I’d be grateful if any forum members could offer advice on how they instigate the severance of tenancy?

I know this can done on the land registry, (SEV), it can also be completed by a simple letter to the other party.

As we having issues with COVID19 and the land registry, if A sends B a letter severing the tenancy is this acceptable?

In our situation this relates to IPDIs in the will, do you serve notice before signing or after?

Richard Bishop

With ‘friendly’ severances e.g. couples making wills including trust provisions I get them to sign (in duplicate) a short form of agreement to sever, at the same time as the will. I sign the SEV form, although this can be done by the clients. The Land Registry will deal with it although currently it takes longer than usual.

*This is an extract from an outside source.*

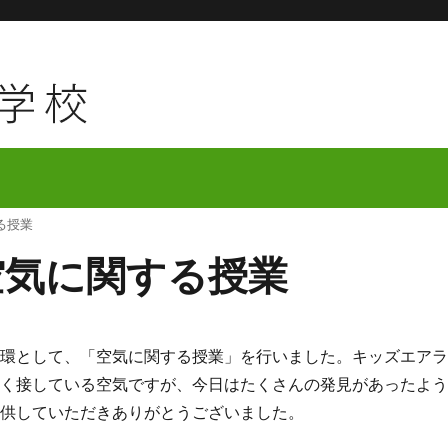
る授業
空気に関する授業
環として、「空気に関する授業」を行いました。キッズエア
なく接している空気ですが、今日はたくさんの発見があったよ
提供していただきありがとうございました。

The SEV form does not of itself effect a severance (I think there has been a recent case on this point)

Tim Gibbons

1 Like

It’s acceptable to be done by letter as you suggest, but I always feel that if both parties are doing it for a joint reason it would be better not to have the implication that one is instigating the process. Therefore a Land Registry severance seems to me to be better.

Julian Cohen

Simons Rodkin

1 Like

The joint tenancy can be severed at any time, provided that the severance is effective before death.

Where this is done by notice, the notice needs to have been received before death, and not merely sent.

Where a joint notice is used, it is not necessarily unusual for this to be placed with the wills, and not notified to HM Land Registry. This is still effective, although runs the risk of “getting lost” unless copies held by third parties (a bit like where mutual wills are declared only in a letter held with the wills!). This could result in more “flexibility” than is proper.

As Tim Gibbons identifies, the Land Registry entry does not, in itself, effect severance.

Paul Saunders FCIB TEP

Independent Trust Consultant

Providing support and advice to fellow professionals

1 Like

Severance may be effected by a simple notice served on the other joint tenant by sending the Notice by registered post or recorded delivery to the last known place where the other joint tenant lives.

So long as the Notice is not returned undelivered the Notice will have been validly served [LPA 1925, s. 196(4)].

I think Tim is referring to Fantini v. Scrutton & Others [2020] EWHC 1552 (Ch)

Malcolm Finney

1 Like

Thanks for the comments and advice. Much appreciated.


We usually get husband and wife to sign a mutual notice of severance when they execute the Wills. There is a standard form for this in one of the text books. One slight word of warning. Sometimes the whole property has several different areas - part of the land may be registered at the Land Registry. Another part may not. (we have actually had this problem) so the SEV alone many not to the job. The notice of severance is best worded to sever the land registered at the Land Registry by reference to the title number and also all land at the address (just in case a strip of land at the end of the garden is not registered)

Another incidental point is that couples sometime have substantial amounts in joint bank / building society accounts so severance of the land alone may not be enough. They may need to restructure their investments - but we get them to seek independent financial advice from an IFA on this point.

Thanks Vincent. Your excellent points are noted. Thank you for replying.